Insights and Findings

  1. NP-Hardness in Fixed Dimensions: The paper asserts the NP-hard status of training two-layer neural networks in fixed dimensions. Specifically, it reveals that with two dimensions, the complexity remains challenging, foreclosing any polynomial-time algorithm expectations for constant dimensions.
  2. W[1]-Hardness with Respect to ReLU: For networks utilizing ReLU, the authors establish W[1]-hardness when the network implements four ReLUs or two linear threshold neurons achieving a zero training error. This demonstrates the inherent complexity and computationally demanding nature of training even with seemingly small architectures, tying the problem closer to the fixed-parameter complexity classes.
  3. Fixed-Parameter Tractability under Convexity: A positive result shows fixed-parameter tractability when considering the combined parameters of dimension and ReLUs, assuming the network computes a convex map. This insight implies that certain constraints or assumptions, such as convexity, significantly contribute to resource-efficient solutions in deep learning model training.

Implications

The findings of this paper have substantial theoretical and practical implications for the domain of neural network training:

  • Algorithm Design:

The NP-hardness result directs future endeavors in algorithmic development toward meta-heuristic methods or approximation algorithms when engaging with two-layer network training scenarios particularly under constant dimensions.

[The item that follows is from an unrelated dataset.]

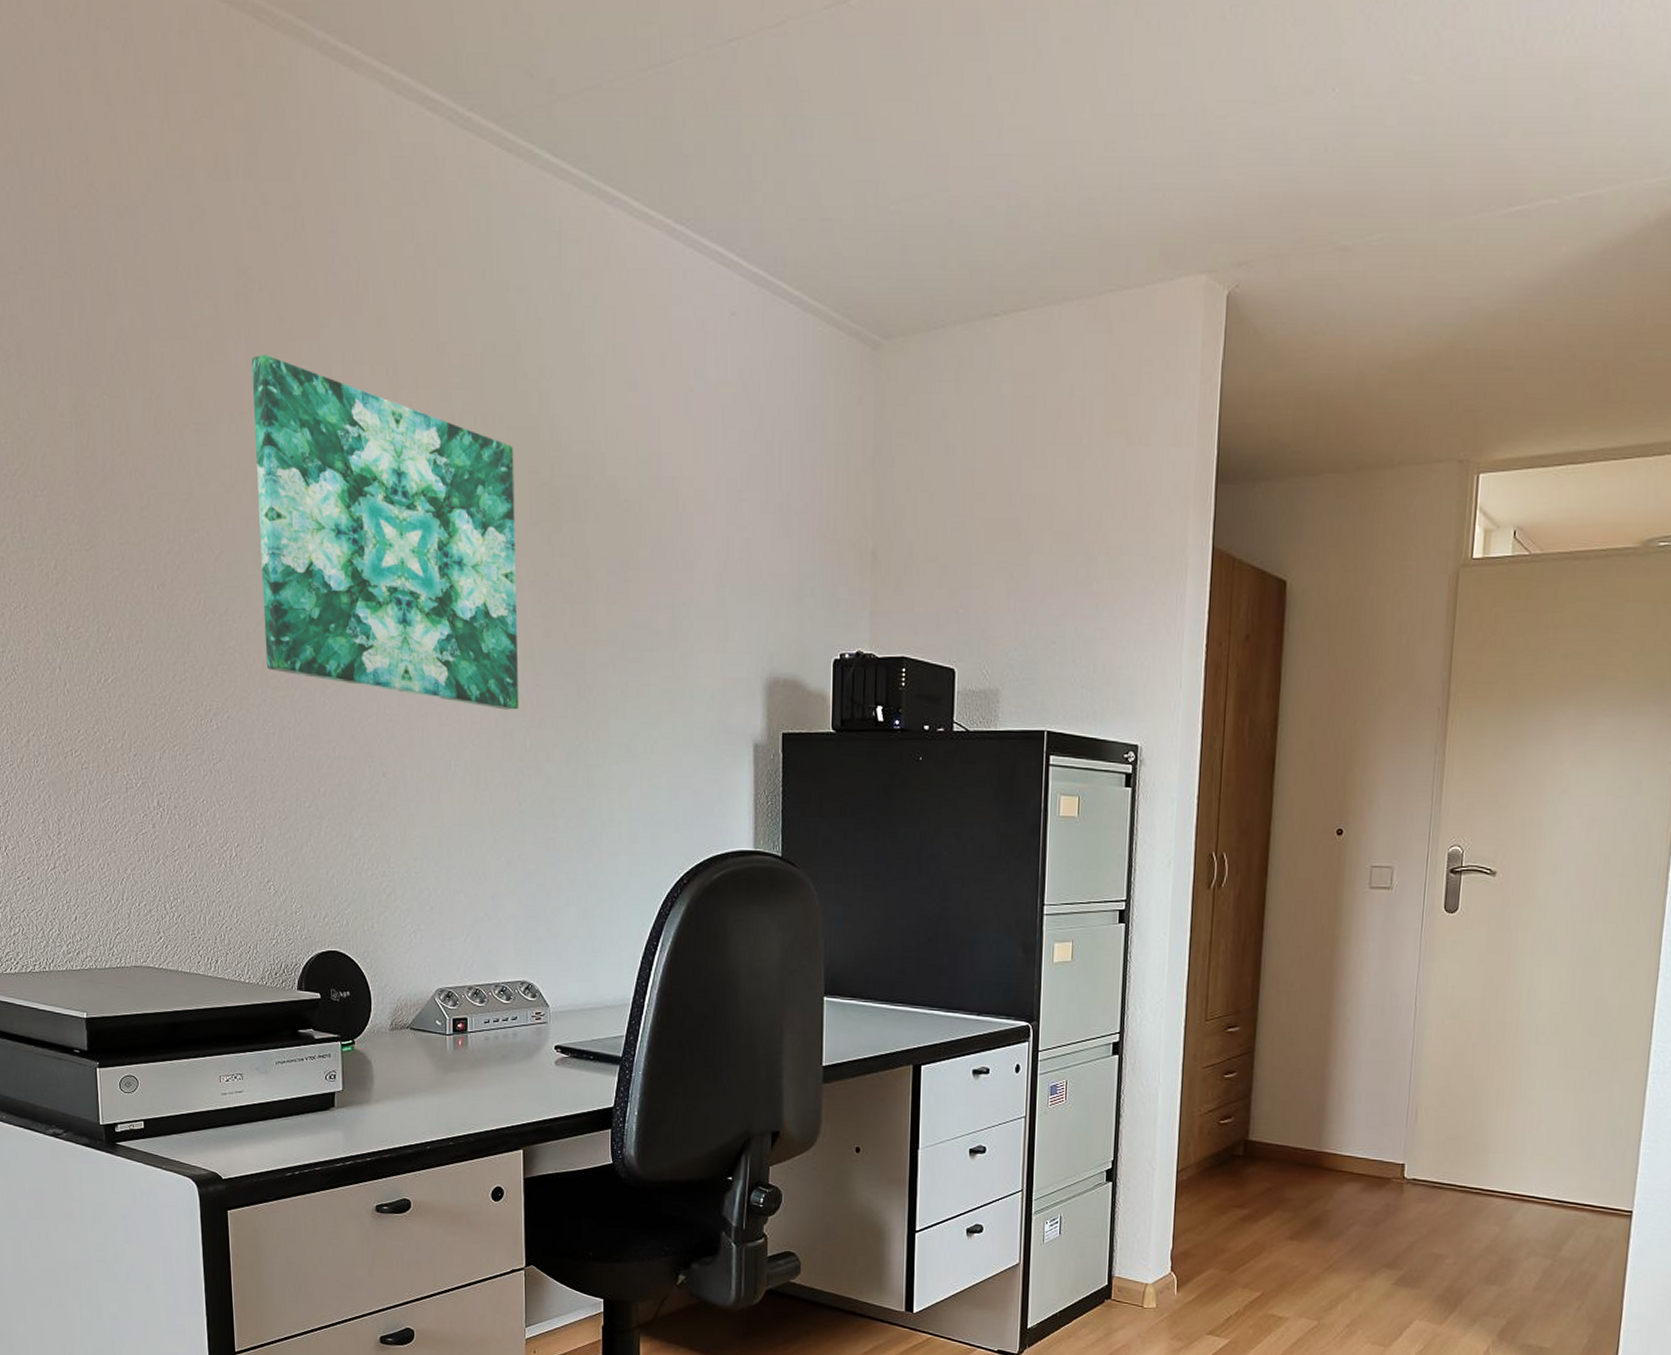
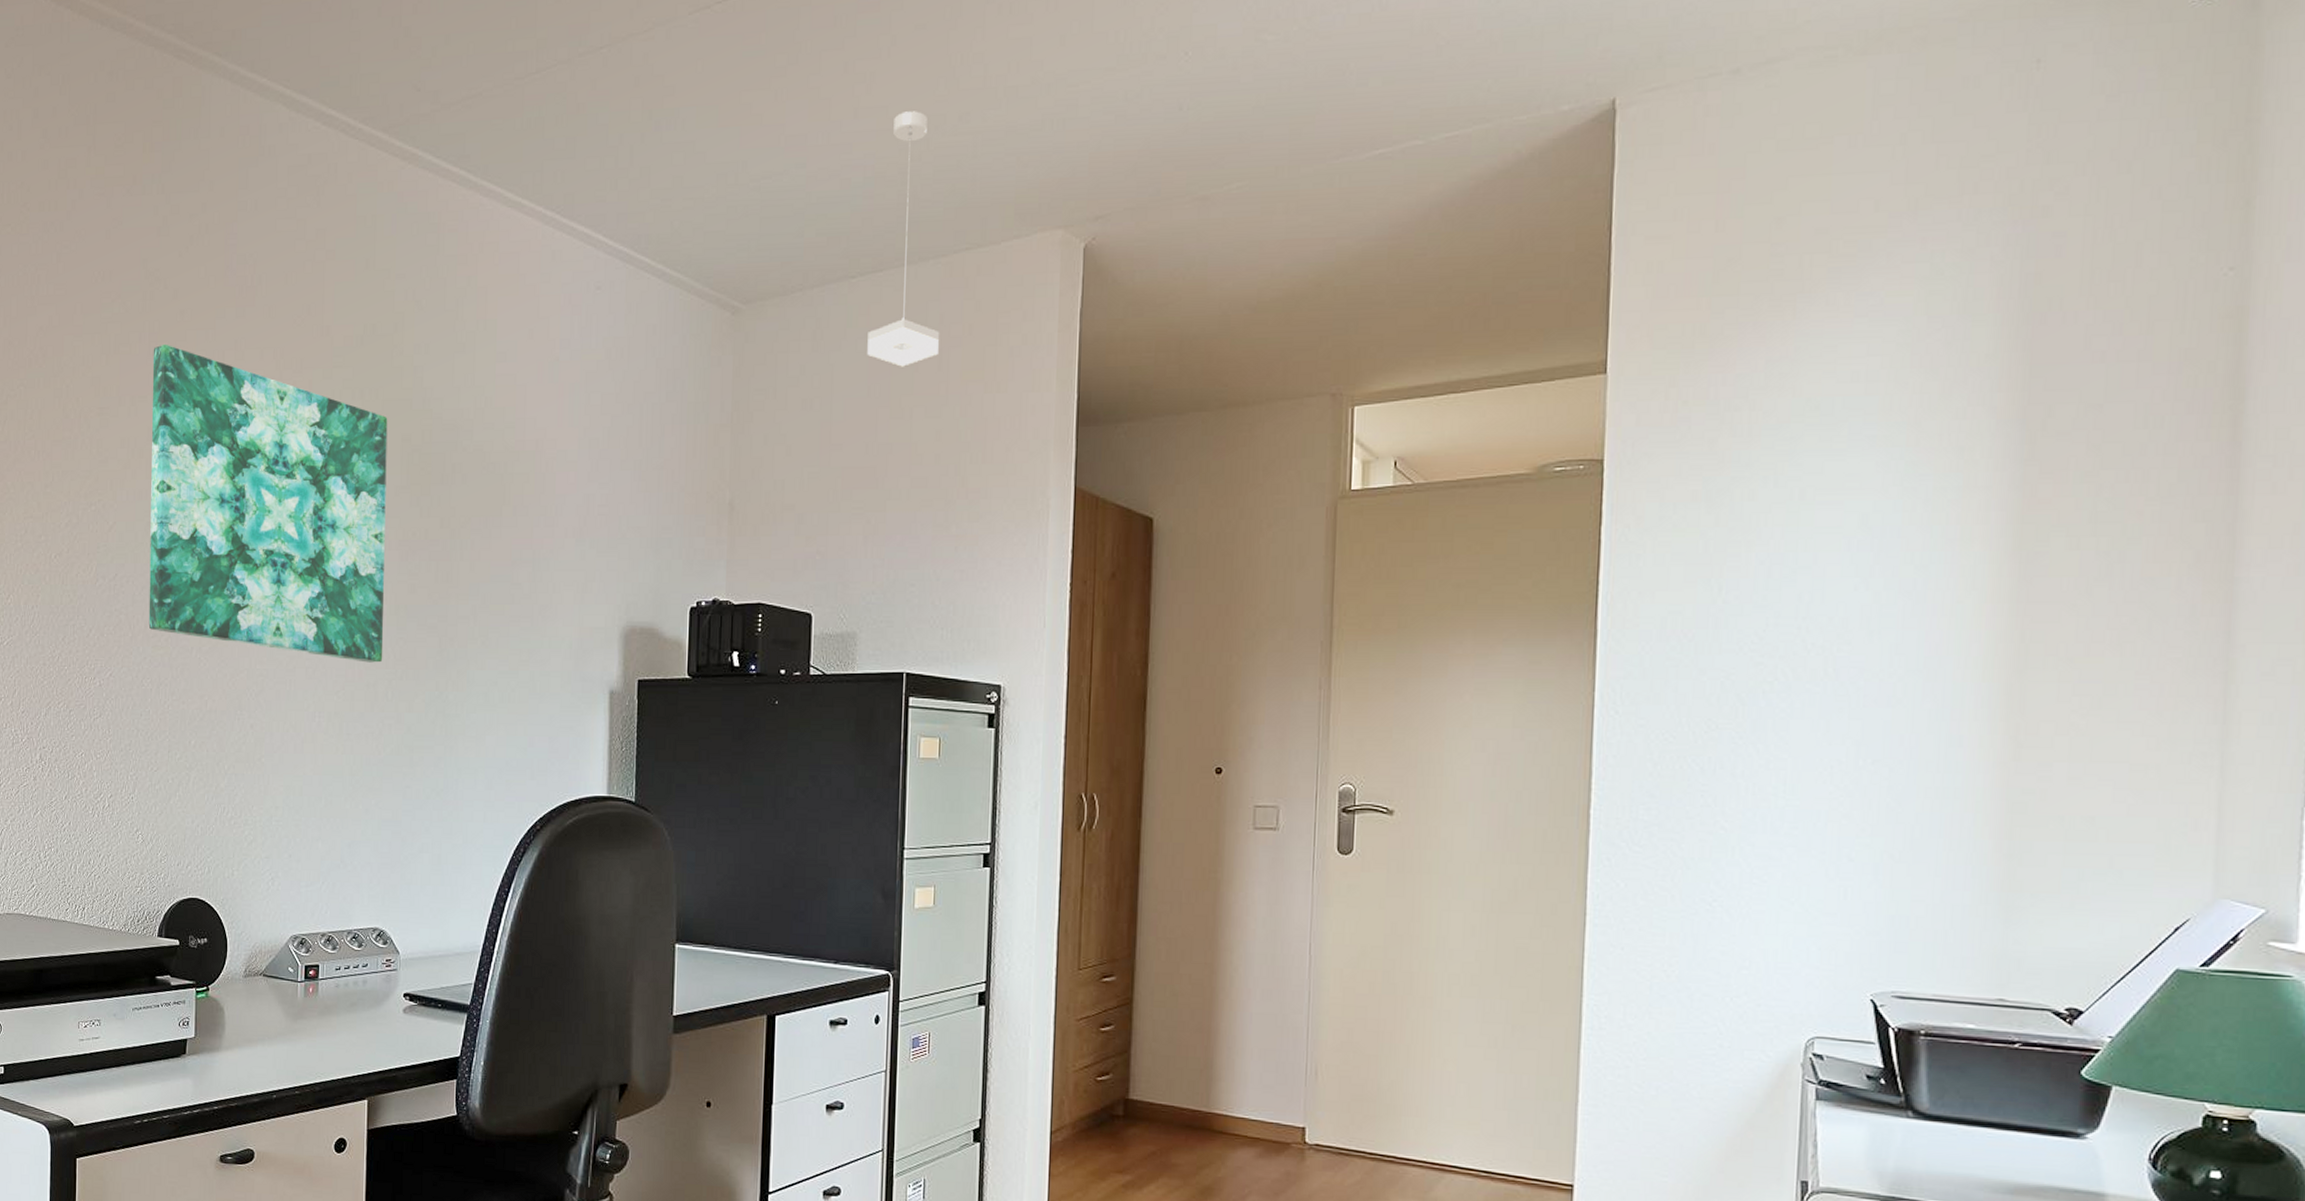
pendant lamp: none [1010,135,1082,414] -> present [867,111,939,367]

  • Model Complexity and Real-World Applications:

The facets of computational limits discovered underscore a critical complexity barrier, prompting a reevaluation of model architectures and training methodologies in real-world machine learning applications where dimensional constraints are non-negotiable.

  • Future Research Directions:

Research could diverge towards exploring practical approximation or heuristic techniques that can complement the lack of polynomial-time solvability or further extend the results to multi-layer networks and other, non-linear activation functions considering practical and complex real-world constraints.

Summarizing, Froese and Hertrich have substantially enhanced the theoretical landscape regarding the computational complexity involved in training neural networks, particularly under fixed input dimensions. The absence of polynomial-time solutions reinforces the need for innovative approximation strategies or the adoption of assumptions that facilitate feasible computational efforts. This work, therefore, lays a foundational understanding and catalyzes the exploration of alternative models or solutions that can circumvent these inherent computational barriers.